O que foi apresentado na instrução “não abala, mas reforça o que está na acusação”, considerou também o advogado Miguel Santos Pereira, em representação da mãe de Dylan da Silva. Disse-o referindo os depoimentos de testemunhas ouvidas na fase de instrução iniciada a 23 de Janeiro: o de uma técnica do INEM sobre as medidas a tomar em situações de emergência e o de um militar, o capitão Miguel Faro, que defendeu que os instrutores têm flexibilidade perante o cumprimento das regras previstas nos manuais ou guião da prova, quando as circunstâncias são excepcionais. Santos Pereira sugeriu, além disso, que a acusação devia ter atingido os superiores hierárquicos quando disse "temer" que este processo fique parado no tenente-coronel Mário Maia, director do curso 127.

“A culpa não é de quem está aqui sentado, a culpa é do Exército e do chefe do Estado-Maior do Exército [general Rovisco Duarte]”, disse, em defesa do director do curso, o advogado Alexandre Lafayette, quando descreveu as condições dadas aos instrutores para ministrar o curso. “Eram os meios que tinham. E quem está no escalão inferior não pode desobedecer a um superior", referiu.

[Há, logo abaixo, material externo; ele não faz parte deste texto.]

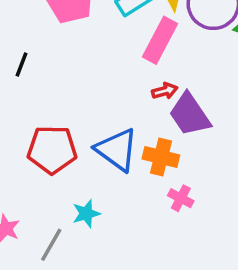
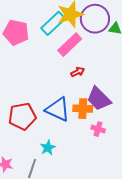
pink rectangle: (160, 40) -> (70, 45), turned 30
purple trapezoid: (190, 115) -> (99, 99), moved

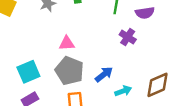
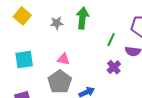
cyan square: (28, 72) -> (24, 59), moved

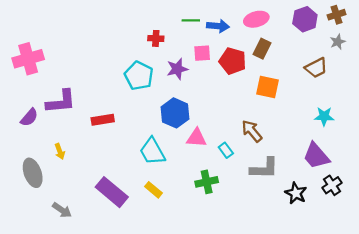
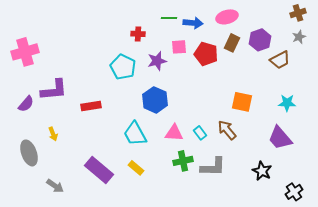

“A esmagadora maioria não devia estar aqui”, insistiu Alexandre Lafayette, para quem o grande desafio deste processo “é não se cometer uma injustiça”. Na mesma linha, Raquel Alves, advogada do capitão Rui Passos Monteiro, comandante de companhia de formação do curso 127, considerou ser uma “injustiça” que as pessoas que não tinham quaisquer condições para alterar as circunstâncias da prova serem “as pessoas que estão sentadas” como acusados, neste debate instrutório, de onde resultará a decisão da juíza do Tribunal de Instrução Criminal de irem ou não a julgamento.